Write about the people who are/were mentors or role models for you? Begin in childhood. Who did you admire and why? What have you learned from each of them? What do you like about each? Which of their values, characteristics, behaviors, and beliefs do you choose to emulate?

Think about the most exciting future you can imagine. Write a story about your future as if you are writing a novel or movie with you as the main character. Make it the way you really dream of and move beyond your current script.

Write about the most negative thought or feeling you have about yourself. Write some healing affirmations to reflect what you now know is true.

Get in touch with some of your fears, like fear of rejection, abandonment, not being perfect, or not being good or smart enough. Write about each. When do you remember first having them? What events trigger them today? How do you see yourself healing these? Create some affirmations.

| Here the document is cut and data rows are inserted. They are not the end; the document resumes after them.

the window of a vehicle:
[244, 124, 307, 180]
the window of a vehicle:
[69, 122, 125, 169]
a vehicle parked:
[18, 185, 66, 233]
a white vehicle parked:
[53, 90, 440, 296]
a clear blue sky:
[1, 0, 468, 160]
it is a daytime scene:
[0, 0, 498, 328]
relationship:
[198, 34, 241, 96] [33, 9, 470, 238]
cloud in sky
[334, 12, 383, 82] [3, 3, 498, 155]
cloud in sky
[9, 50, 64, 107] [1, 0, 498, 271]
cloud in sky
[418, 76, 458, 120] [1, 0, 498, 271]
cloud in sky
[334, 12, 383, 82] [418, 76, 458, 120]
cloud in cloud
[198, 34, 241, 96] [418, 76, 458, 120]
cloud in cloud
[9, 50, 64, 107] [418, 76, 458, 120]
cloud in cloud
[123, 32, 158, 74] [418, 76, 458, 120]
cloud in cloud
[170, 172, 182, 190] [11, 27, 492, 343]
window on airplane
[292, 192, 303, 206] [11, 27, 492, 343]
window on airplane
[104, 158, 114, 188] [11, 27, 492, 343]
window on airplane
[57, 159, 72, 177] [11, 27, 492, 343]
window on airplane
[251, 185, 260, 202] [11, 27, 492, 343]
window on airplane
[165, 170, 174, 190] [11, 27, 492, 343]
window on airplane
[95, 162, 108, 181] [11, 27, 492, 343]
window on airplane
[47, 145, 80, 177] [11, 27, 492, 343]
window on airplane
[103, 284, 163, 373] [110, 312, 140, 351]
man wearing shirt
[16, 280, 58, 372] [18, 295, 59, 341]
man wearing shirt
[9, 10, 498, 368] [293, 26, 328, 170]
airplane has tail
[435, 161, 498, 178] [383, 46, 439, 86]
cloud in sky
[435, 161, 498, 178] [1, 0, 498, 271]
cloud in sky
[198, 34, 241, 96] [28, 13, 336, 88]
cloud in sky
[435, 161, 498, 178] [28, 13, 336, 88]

Write about significant emotional events that have influenced your life.

List your needs, wants, and goals.

List your values and rank order them. Notice which ones are your biggest motivators.

List ten guiding beliefs. Rewrite the limiting ones.

Write a letter to someone you are angry with, hurt by, resentful towards, or unable to forgive. You do not have to mail the letter unless your inner guidance directs you to do this.

Record your dreams. Include how you feel about each dream and what you think each may mean. Look for themes and patterns in your dreams over a period of time.

Who were the people and situations that influenced your self-esteem in the past? Write about your positive and negative feeling experiences. What does your inner guidance tell you to do about healing the past?

Write about conditional and unconditional love. What did you experience and learn from your family of origin? from your religious teachings? from the media? Who do you love unconditionally? Discuss.

List things that you do, or want to start doing to nurture yourself.

Write a letter at the beginning of each year or on your birthday, expressing all that you want to experience and accomplish in the next year. Open your letter the following year and see how well you did. Notice whether you had unreal expectations of time, either allowing too much or too little time to do what you say you wanted to accomplish, create, and experience.